Exercise requirements => Search the records for the word "Store" and pick out every line that has it.

================

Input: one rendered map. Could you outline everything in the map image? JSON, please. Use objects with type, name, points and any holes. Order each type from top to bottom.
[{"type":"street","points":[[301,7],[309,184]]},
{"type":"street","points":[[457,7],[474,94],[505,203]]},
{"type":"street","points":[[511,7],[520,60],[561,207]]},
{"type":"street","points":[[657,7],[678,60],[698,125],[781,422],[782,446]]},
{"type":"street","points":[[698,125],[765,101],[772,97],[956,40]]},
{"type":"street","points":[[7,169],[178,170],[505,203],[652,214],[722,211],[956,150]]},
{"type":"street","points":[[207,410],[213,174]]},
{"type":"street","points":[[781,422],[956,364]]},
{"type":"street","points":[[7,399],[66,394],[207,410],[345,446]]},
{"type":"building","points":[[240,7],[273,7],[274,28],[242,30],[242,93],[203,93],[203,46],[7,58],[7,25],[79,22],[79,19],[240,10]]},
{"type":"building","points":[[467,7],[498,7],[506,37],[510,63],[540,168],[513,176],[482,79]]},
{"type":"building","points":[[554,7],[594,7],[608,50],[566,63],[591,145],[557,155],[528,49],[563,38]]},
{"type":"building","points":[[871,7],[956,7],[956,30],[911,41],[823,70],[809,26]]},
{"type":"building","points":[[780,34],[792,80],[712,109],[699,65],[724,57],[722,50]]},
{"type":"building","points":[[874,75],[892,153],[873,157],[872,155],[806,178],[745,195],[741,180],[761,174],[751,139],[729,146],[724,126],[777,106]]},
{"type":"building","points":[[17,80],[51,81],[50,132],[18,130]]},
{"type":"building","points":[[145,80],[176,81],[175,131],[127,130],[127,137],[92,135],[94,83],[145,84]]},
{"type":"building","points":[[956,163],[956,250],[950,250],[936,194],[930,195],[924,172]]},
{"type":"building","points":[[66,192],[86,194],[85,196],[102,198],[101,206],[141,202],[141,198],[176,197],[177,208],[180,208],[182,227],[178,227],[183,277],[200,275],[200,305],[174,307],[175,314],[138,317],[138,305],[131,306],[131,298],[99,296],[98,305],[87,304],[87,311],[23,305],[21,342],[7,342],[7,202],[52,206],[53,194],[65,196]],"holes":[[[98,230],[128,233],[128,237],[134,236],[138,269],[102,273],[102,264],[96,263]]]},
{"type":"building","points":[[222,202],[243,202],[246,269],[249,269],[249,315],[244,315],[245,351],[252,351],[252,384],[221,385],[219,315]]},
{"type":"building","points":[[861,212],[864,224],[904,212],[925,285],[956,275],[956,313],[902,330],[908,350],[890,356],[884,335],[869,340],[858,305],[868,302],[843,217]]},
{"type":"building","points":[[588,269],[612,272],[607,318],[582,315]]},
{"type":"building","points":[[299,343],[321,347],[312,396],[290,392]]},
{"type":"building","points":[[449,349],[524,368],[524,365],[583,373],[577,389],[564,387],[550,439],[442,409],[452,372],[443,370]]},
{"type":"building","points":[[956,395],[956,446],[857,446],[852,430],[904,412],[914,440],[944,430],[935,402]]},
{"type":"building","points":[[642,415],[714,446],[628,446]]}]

================

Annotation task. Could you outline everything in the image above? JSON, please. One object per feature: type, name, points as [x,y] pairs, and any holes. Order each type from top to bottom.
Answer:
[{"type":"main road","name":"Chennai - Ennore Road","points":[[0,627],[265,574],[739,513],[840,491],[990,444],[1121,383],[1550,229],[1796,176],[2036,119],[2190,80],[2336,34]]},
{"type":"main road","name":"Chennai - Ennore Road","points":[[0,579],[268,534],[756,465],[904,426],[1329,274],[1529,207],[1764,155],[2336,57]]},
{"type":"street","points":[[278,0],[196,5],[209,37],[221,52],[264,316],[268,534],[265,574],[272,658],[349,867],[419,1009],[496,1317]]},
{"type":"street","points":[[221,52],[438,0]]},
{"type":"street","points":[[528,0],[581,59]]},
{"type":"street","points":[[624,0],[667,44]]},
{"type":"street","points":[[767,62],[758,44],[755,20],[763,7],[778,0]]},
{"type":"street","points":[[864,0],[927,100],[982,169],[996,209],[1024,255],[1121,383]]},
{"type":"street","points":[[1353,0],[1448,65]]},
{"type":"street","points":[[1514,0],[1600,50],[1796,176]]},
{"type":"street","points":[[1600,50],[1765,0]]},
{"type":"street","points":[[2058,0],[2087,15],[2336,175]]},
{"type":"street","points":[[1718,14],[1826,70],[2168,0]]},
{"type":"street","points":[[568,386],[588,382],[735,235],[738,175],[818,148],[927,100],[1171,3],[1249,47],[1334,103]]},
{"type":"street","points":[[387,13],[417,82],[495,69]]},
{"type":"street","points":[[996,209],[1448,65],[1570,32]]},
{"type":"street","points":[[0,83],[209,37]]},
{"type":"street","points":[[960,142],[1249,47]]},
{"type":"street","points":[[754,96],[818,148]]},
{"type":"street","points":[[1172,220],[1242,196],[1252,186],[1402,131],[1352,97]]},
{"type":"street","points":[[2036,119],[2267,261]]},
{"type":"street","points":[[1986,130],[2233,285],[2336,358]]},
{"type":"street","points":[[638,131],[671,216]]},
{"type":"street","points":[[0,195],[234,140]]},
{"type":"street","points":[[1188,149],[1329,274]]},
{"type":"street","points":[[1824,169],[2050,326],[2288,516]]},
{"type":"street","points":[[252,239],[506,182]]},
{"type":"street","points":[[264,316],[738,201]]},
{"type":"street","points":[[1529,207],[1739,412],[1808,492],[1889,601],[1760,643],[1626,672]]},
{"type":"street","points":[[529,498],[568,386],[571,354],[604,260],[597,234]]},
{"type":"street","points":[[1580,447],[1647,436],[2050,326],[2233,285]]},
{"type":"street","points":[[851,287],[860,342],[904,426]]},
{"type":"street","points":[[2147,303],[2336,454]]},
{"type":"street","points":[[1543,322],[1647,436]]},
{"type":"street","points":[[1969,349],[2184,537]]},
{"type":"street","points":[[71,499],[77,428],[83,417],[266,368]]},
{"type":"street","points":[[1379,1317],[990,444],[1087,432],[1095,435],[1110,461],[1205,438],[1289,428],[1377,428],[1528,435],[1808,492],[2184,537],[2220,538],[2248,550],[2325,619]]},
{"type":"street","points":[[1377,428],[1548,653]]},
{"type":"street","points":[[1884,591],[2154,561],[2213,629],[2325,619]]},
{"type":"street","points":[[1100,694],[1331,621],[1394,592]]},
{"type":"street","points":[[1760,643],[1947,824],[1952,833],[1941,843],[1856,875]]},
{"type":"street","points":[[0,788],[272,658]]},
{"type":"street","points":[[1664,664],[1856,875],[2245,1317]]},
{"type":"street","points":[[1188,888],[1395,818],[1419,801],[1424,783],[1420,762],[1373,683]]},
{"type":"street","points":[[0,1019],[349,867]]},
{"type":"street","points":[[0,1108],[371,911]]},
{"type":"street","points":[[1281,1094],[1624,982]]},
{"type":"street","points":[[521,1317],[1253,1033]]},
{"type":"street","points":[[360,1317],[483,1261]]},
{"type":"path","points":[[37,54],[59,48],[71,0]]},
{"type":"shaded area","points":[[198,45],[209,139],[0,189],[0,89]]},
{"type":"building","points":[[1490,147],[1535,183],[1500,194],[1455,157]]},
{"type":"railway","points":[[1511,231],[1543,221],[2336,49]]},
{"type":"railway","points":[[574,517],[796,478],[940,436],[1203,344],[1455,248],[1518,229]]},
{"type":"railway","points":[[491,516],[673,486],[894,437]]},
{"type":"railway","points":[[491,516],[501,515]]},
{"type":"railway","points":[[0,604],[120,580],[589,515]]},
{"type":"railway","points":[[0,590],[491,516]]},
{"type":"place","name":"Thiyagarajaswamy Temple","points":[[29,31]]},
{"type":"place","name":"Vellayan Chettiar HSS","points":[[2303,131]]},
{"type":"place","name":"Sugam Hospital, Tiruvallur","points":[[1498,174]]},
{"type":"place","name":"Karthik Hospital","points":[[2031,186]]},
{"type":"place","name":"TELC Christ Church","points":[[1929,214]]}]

================

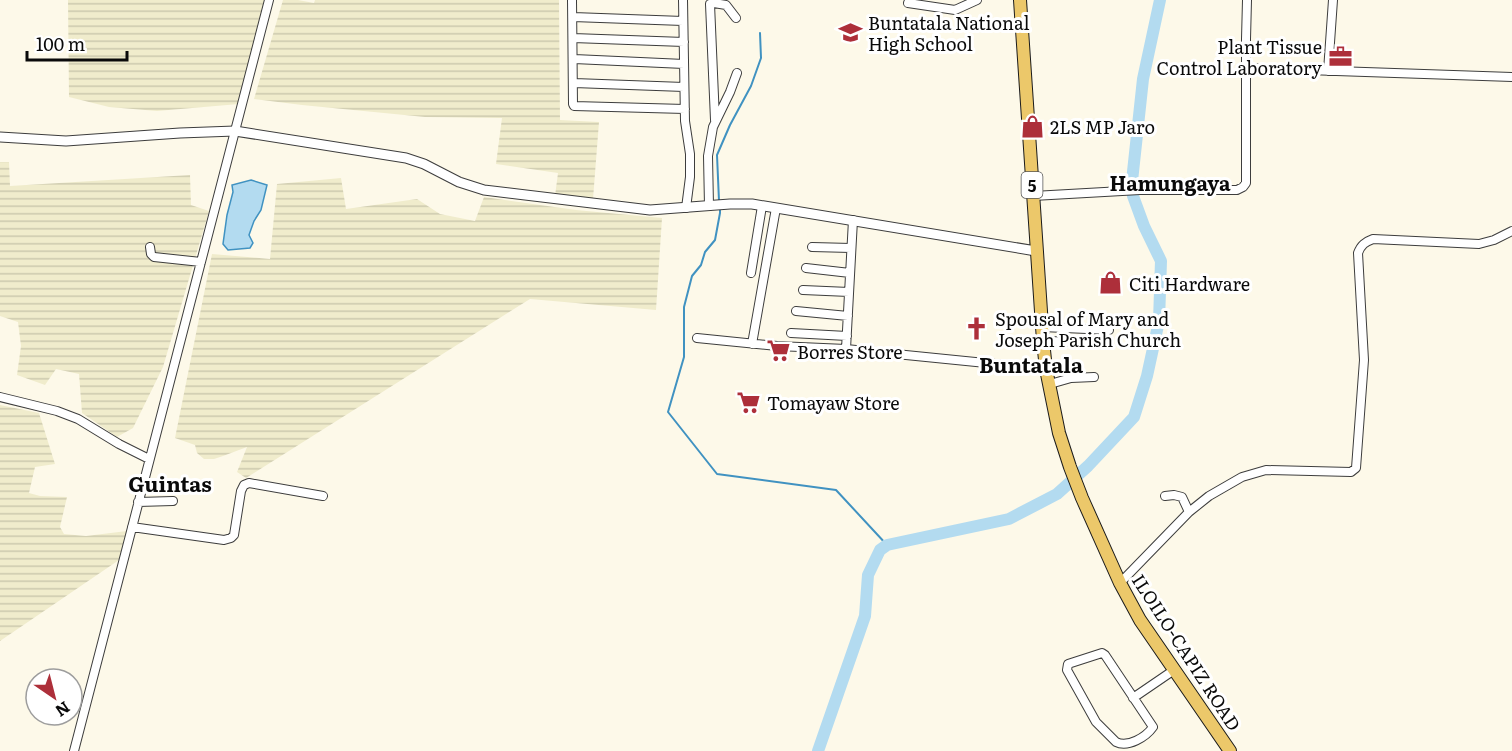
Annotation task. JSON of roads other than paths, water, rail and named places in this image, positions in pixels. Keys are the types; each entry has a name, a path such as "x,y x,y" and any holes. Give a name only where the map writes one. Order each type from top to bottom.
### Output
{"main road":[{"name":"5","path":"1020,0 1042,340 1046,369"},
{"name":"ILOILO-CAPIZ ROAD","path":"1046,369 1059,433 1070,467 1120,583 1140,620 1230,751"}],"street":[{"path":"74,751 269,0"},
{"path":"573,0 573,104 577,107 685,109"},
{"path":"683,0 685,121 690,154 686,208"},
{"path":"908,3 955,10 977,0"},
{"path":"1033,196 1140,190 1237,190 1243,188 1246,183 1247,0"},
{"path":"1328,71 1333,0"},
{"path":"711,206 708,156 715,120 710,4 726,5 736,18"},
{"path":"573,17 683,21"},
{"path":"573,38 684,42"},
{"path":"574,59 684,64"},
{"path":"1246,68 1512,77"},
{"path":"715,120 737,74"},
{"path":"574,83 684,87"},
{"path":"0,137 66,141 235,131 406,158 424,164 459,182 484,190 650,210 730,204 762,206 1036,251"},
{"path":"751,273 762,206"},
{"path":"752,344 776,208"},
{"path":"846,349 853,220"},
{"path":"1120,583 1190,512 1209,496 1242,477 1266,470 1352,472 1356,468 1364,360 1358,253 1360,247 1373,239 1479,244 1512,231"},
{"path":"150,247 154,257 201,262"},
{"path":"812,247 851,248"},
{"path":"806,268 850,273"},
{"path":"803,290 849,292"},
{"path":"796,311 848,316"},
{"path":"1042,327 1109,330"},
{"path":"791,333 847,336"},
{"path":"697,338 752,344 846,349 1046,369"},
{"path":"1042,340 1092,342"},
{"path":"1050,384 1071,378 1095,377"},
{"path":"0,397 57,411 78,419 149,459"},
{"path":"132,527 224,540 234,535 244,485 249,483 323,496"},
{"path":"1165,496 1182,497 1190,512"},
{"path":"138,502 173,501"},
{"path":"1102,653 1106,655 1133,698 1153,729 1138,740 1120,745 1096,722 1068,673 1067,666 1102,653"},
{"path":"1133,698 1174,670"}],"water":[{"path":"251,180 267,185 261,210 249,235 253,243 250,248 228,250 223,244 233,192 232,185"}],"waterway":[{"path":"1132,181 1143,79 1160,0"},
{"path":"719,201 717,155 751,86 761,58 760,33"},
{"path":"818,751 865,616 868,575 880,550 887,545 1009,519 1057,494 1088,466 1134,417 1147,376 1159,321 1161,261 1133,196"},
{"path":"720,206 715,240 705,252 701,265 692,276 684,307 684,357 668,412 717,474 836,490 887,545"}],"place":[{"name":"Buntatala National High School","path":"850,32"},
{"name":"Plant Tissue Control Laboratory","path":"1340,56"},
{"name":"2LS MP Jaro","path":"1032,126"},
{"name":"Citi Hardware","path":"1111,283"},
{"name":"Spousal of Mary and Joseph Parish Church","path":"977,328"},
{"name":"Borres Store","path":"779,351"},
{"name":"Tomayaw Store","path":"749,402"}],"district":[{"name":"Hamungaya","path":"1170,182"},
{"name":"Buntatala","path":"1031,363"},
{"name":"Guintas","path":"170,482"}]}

================

Answer box =>
{"name":"Borres Store","path":"779,351"},
{"name":"Tomayaw Store","path":"749,402"}],"district":[{"name":"Hamungaya","path":"1170,182"},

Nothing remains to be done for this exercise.